Numerical simulation and optimization of heat transfer in solar box cookers: a pathway to Sustainable cooking

Solar box cookers offer a sustainable and eco-friendly alternative to conventional cooking methods, harnessing solar energy to generate heat for food preparation. A solar box cooker consists of an insulated box with a transparent cover that allows sunlight to enter, where it is then trapped and converted into heat, similar to the greenhouse effect. This simple yet effective design can reach sufficient temperatures to cook meals without the need for fossil fuels or electricity. Box solar cookers are especially beneficial in regions with abundant sunlight, as they provide a cost-effective, renewable way to cook food while reducing greenhouse gas emissions and dependence on non-renewable energy sources. In this study, a comprehensive mathematical model was developed for a solar box cooker equipped with multi-step inner reflectors, aimed at simulating its thermal performance. The model incorporates various heat transfer mechanisms, including conduction, convection, and radiation, across key components such as the double-glazed cover and reflectors positioned at specific angles (30°, 45°, and 75°). By solving a system of nonlinear differential equations, the temperature distribution across the cooker’s components was predicted over time.
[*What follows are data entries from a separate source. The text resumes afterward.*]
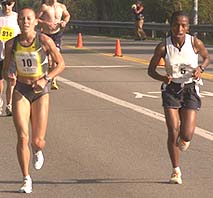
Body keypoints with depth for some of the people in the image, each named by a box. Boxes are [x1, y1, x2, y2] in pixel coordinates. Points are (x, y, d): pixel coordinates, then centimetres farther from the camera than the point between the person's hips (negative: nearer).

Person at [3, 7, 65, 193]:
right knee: (23, 137, -12)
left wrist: (46, 79, -18)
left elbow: (61, 64, -4)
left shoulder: (45, 41, -11)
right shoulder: (11, 44, -3)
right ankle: (26, 180, 1)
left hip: (40, 92, -1)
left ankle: (38, 152, 39)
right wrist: (8, 75, -15)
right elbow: (6, 68, 9)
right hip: (20, 91, 1)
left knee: (38, 141, -1)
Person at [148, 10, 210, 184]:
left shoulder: (195, 43, -11)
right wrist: (162, 78, -20)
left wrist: (200, 68, -12)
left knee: (187, 135, -8)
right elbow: (151, 70, 0)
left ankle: (184, 139, 33)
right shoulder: (163, 47, -11)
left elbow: (207, 57, 9)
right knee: (173, 132, -7)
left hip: (190, 90, 0)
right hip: (171, 90, 0)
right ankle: (176, 170, 12)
A statistical surface design was also applied to assess and optimize critical factors, including reflector angles, material properties, and ambient conditions, revealing key variables that enhance the cooker’s overall performance. The findings highlight the potential of this design to improve the efficiency of solar cooking systems and promote their use as a viable solution for sustainable food preparation, particularly in sun- rich regions.